Saudi Foreign Minister Adel al-Jubeir.
Islam Times - Indications are growing that Saudi Arabia wants to have its own uranium enrichment program in what many believe is a result of the kingdom’s ambitions for regional rivalry with Iran.
Bloomberg in a report quoted Saudi Foreign Minister Adel al-Jubeir as indicating that Riyadh would not accept a so-called “gold standard” that would require it to have no enrichment or reprocessing of uranium in the country.

“We want to have the same rights as other countries,” al-Jubeir was quoted as telling CNBC on Sunday in what Bloomberg said was a reference to Iran’s ability to enrich its own uranium under an agreement with the five permanent members of the Security Council plus Germany in 2015. 

Saudi Arabia has long rejected the gold standard.
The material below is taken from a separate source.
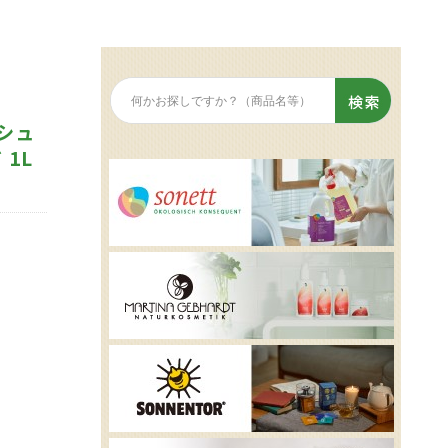
シュ
1L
It has its own uranium underground and wants to be self-sufficient in nuclear fuel preparation over the long term, Bloomberg added.

However, the report highlighted concerns that the uranium that the Saudis want to enrich on their own soil could fall into the hands of terrorists. 

Nuclear energy is a far cry from nuclear weapons but there is overlap, it wrote. Spent fuel, which can be reprocessed into plutonium for bombs, lasts for thousands of years; enriched uranium needed for the process holds special allure to terrorist groups, the report added.

Bloomberg further emphasized that the US – a main bidder in Saudi Arabia’s scheme to go nuclear – was reluctantly preparing to offer the Saudis a deal that would fall short of the gold standard.

It added that US diplomats and intelligence officials would soon visit Riyadh for talks over the kingdom’s plans to utilize nuclear energy. 

Bloomberg further wrote that Saudi nuclear energy program could be a lifesaver for the US nuclear industry which it said was already in the dumps.

However, it emphasized that Washington would have to face a tough competition with other rivals that included its own allies South Korea, France as well as China and Russia that the Pentagon had lately designated as American’s main threats.